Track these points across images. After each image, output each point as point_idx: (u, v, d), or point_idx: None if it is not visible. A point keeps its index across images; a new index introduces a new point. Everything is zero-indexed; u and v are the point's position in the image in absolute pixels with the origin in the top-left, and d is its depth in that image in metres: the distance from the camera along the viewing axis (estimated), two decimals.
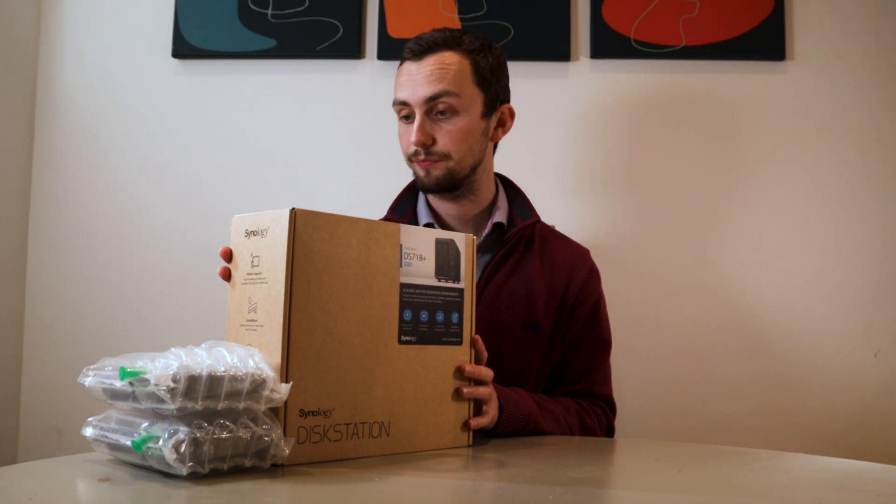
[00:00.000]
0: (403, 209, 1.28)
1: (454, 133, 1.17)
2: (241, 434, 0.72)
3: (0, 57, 1.63)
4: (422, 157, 1.17)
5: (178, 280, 1.65)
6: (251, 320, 0.81)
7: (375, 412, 0.85)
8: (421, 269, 0.91)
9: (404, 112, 1.20)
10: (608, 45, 1.61)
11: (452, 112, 1.17)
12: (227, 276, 0.86)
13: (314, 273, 0.80)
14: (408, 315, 0.89)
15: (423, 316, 0.90)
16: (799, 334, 1.56)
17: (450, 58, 1.18)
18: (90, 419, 0.79)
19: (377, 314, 0.86)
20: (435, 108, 1.17)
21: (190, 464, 0.68)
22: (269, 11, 1.66)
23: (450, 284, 0.94)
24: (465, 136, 1.18)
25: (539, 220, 1.27)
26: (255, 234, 0.82)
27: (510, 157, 1.63)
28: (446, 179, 1.18)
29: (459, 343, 0.94)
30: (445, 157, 1.18)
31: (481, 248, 1.24)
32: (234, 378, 0.71)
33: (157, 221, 1.67)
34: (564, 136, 1.63)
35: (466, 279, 0.95)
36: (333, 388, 0.81)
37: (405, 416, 0.88)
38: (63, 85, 1.71)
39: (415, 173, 1.22)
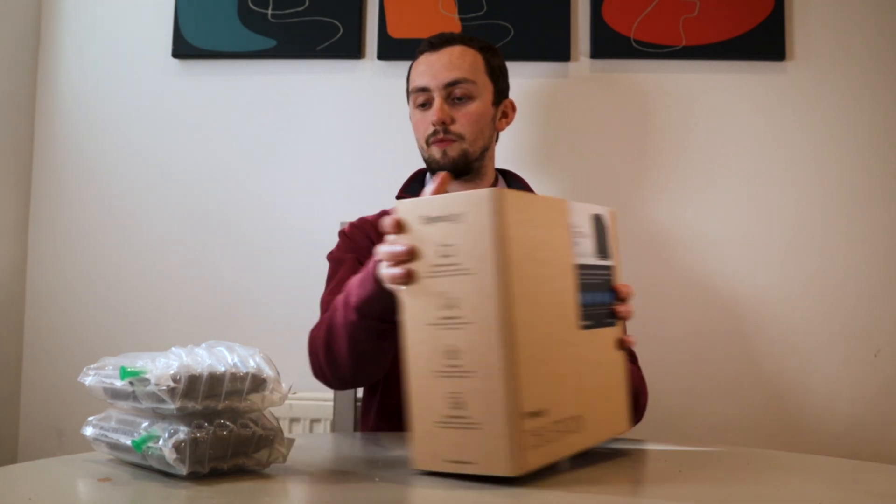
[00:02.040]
0: (413, 191, 1.32)
1: (469, 115, 1.26)
2: (241, 434, 0.72)
3: (0, 57, 1.63)
4: (440, 136, 1.24)
5: (179, 280, 1.65)
6: (450, 317, 0.71)
7: (570, 406, 0.77)
8: (585, 247, 0.83)
9: (422, 99, 1.27)
10: (608, 45, 1.61)
11: (468, 97, 1.26)
12: (405, 279, 0.76)
13: (519, 260, 0.71)
14: (583, 298, 0.81)
15: (593, 298, 0.83)
16: (799, 334, 1.56)
17: (465, 50, 1.28)
18: (90, 418, 0.79)
19: (561, 300, 0.78)
20: (453, 93, 1.25)
21: (190, 463, 0.68)
22: (269, 11, 1.66)
23: (605, 262, 0.86)
24: (479, 119, 1.27)
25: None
26: (441, 220, 0.72)
27: (510, 157, 1.63)
28: (461, 160, 1.26)
29: (614, 323, 0.88)
30: (460, 137, 1.25)
31: None
32: (234, 377, 0.71)
33: (157, 221, 1.67)
34: (564, 135, 1.63)
35: (615, 255, 0.89)
36: (544, 384, 0.73)
37: (590, 407, 0.80)
38: (63, 85, 1.71)
39: (430, 157, 1.27)
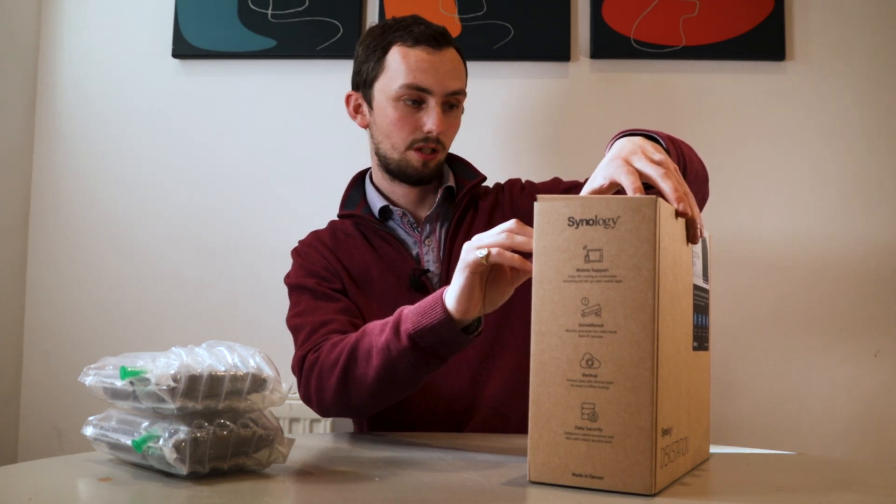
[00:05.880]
0: (354, 201, 1.29)
1: (455, 126, 1.24)
2: (241, 434, 0.72)
3: (0, 57, 1.63)
4: (432, 144, 1.19)
5: (179, 280, 1.65)
6: (591, 325, 0.68)
7: (684, 427, 0.75)
8: (697, 268, 0.81)
9: (415, 97, 1.18)
10: (608, 45, 1.61)
11: (458, 107, 1.23)
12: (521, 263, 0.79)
13: (664, 273, 0.69)
14: (696, 320, 0.80)
15: (700, 320, 0.82)
16: (799, 334, 1.56)
17: (458, 58, 1.23)
18: (90, 418, 0.79)
19: (684, 319, 0.75)
20: (449, 101, 1.20)
21: (190, 463, 0.68)
22: (269, 11, 1.66)
23: (707, 286, 0.85)
24: (457, 129, 1.26)
25: (484, 179, 1.29)
26: (590, 223, 0.69)
27: (510, 157, 1.64)
28: (437, 170, 1.24)
29: (707, 349, 0.86)
30: (444, 148, 1.22)
31: (438, 217, 1.26)
32: (234, 377, 0.71)
33: (157, 221, 1.67)
34: (564, 136, 1.63)
35: (711, 279, 0.88)
36: (671, 402, 0.71)
37: (692, 430, 0.79)
38: (63, 85, 1.71)
39: (404, 161, 1.21)
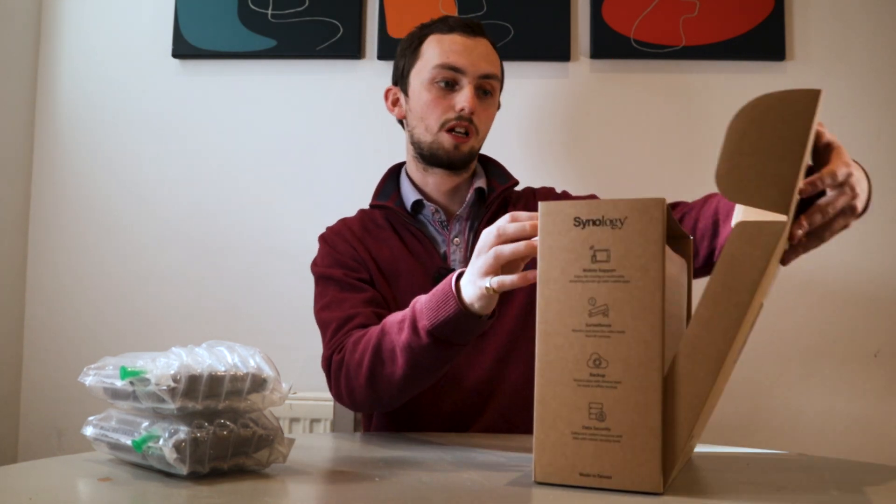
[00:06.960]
0: (388, 193, 1.29)
1: (489, 113, 1.25)
2: (241, 434, 0.72)
3: (0, 57, 1.63)
4: (465, 124, 1.20)
5: (179, 280, 1.65)
6: (599, 325, 0.69)
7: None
8: None
9: (448, 78, 1.20)
10: (608, 45, 1.61)
11: (491, 94, 1.25)
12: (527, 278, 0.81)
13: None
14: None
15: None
16: (799, 334, 1.56)
17: (492, 49, 1.25)
18: (90, 418, 0.79)
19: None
20: (482, 86, 1.22)
21: (190, 463, 0.68)
22: (269, 11, 1.66)
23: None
24: (492, 118, 1.27)
25: (517, 183, 1.30)
26: (597, 224, 0.69)
27: (510, 158, 1.63)
28: (469, 155, 1.23)
29: None
30: (476, 132, 1.23)
31: (468, 217, 1.26)
32: (234, 377, 0.71)
33: (157, 221, 1.67)
34: (564, 136, 1.63)
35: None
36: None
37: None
38: (63, 85, 1.71)
39: (436, 143, 1.21)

******

__Required work__. Give back the material above exactly as written, but omit the images.

__Written answer__.
Track these points across images. After each image, output each point as point_idx: (u, v, d), or point_idx: None if it is not visible. A point keeps its index across images; a new index introduces a new point. Everything is zero-indexed; u and v are the point's position in the image in absolute pixels with the origin in the top-left, and d is its depth in that image in metres: the distance from the camera along the viewing axis (estimated), two decimals.
[00:00.000]
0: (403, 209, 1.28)
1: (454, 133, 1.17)
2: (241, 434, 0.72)
3: (0, 57, 1.63)
4: (422, 157, 1.17)
5: (178, 280, 1.65)
6: (251, 320, 0.81)
7: (375, 412, 0.85)
8: (421, 269, 0.91)
9: (404, 112, 1.20)
10: (608, 45, 1.61)
11: (452, 112, 1.17)
12: (227, 276, 0.86)
13: (314, 273, 0.80)
14: (408, 315, 0.89)
15: (423, 316, 0.90)
16: (799, 334, 1.56)
17: (450, 58, 1.18)
18: (90, 419, 0.79)
19: (377, 314, 0.86)
20: (435, 108, 1.17)
21: (190, 464, 0.68)
22: (269, 11, 1.66)
23: (450, 284, 0.94)
24: (465, 136, 1.18)
25: (539, 220, 1.27)
26: (255, 234, 0.82)
27: (510, 157, 1.63)
28: (446, 179, 1.18)
29: (459, 343, 0.94)
30: (445, 157, 1.18)
31: (481, 248, 1.24)
32: (234, 378, 0.71)
33: (157, 221, 1.67)
34: (564, 136, 1.63)
35: (466, 279, 0.95)
36: (333, 388, 0.81)
37: (405, 416, 0.88)
38: (63, 85, 1.71)
39: (415, 173, 1.22)
[00:02.040]
0: (413, 191, 1.32)
1: (469, 115, 1.26)
2: (241, 434, 0.72)
3: (0, 57, 1.63)
4: (440, 136, 1.24)
5: (179, 280, 1.65)
6: (450, 317, 0.71)
7: (570, 406, 0.77)
8: (585, 247, 0.83)
9: (422, 99, 1.27)
10: (608, 45, 1.61)
11: (468, 97, 1.26)
12: (405, 279, 0.76)
13: (519, 260, 0.71)
14: (583, 298, 0.81)
15: (593, 298, 0.83)
16: (799, 334, 1.56)
17: (465, 50, 1.28)
18: (90, 418, 0.79)
19: (561, 300, 0.78)
20: (453, 93, 1.25)
21: (190, 463, 0.68)
22: (269, 11, 1.66)
23: (605, 262, 0.86)
24: (479, 119, 1.27)
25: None
26: (441, 220, 0.72)
27: (510, 157, 1.63)
28: (461, 160, 1.26)
29: (614, 323, 0.88)
30: (460, 137, 1.25)
31: None
32: (234, 377, 0.71)
33: (157, 221, 1.67)
34: (564, 135, 1.63)
35: (615, 255, 0.89)
36: (544, 384, 0.73)
37: (590, 407, 0.80)
38: (63, 85, 1.71)
39: (430, 157, 1.27)
[00:05.880]
0: (354, 201, 1.29)
1: (455, 126, 1.24)
2: (241, 434, 0.72)
3: (0, 57, 1.63)
4: (432, 144, 1.19)
5: (179, 280, 1.65)
6: (591, 325, 0.68)
7: (684, 427, 0.75)
8: (697, 268, 0.81)
9: (415, 97, 1.18)
10: (608, 45, 1.61)
11: (458, 107, 1.23)
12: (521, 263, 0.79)
13: (664, 273, 0.69)
14: (696, 320, 0.80)
15: (700, 320, 0.82)
16: (799, 334, 1.56)
17: (458, 58, 1.23)
18: (90, 418, 0.79)
19: (684, 319, 0.75)
20: (449, 101, 1.20)
21: (190, 463, 0.68)
22: (269, 11, 1.66)
23: (707, 286, 0.85)
24: (457, 129, 1.26)
25: (484, 179, 1.29)
26: (590, 223, 0.69)
27: (510, 157, 1.64)
28: (437, 170, 1.24)
29: (707, 349, 0.86)
30: (444, 148, 1.22)
31: (438, 217, 1.26)
32: (234, 377, 0.71)
33: (157, 221, 1.67)
34: (564, 136, 1.63)
35: (711, 279, 0.88)
36: (671, 402, 0.71)
37: (692, 430, 0.79)
38: (63, 85, 1.71)
39: (404, 161, 1.21)
[00:06.960]
0: (388, 193, 1.29)
1: (489, 113, 1.25)
2: (241, 434, 0.72)
3: (0, 57, 1.63)
4: (465, 124, 1.20)
5: (179, 280, 1.65)
6: (599, 325, 0.69)
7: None
8: None
9: (448, 78, 1.20)
10: (608, 45, 1.61)
11: (491, 94, 1.25)
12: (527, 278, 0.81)
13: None
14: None
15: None
16: (799, 334, 1.56)
17: (492, 49, 1.25)
18: (90, 418, 0.79)
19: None
20: (482, 86, 1.22)
21: (190, 463, 0.68)
22: (269, 11, 1.66)
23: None
24: (492, 118, 1.27)
25: (517, 183, 1.30)
26: (597, 224, 0.69)
27: (510, 158, 1.63)
28: (469, 155, 1.23)
29: None
30: (476, 132, 1.23)
31: (468, 217, 1.26)
32: (234, 377, 0.71)
33: (157, 221, 1.67)
34: (564, 136, 1.63)
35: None
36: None
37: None
38: (63, 85, 1.71)
39: (436, 143, 1.21)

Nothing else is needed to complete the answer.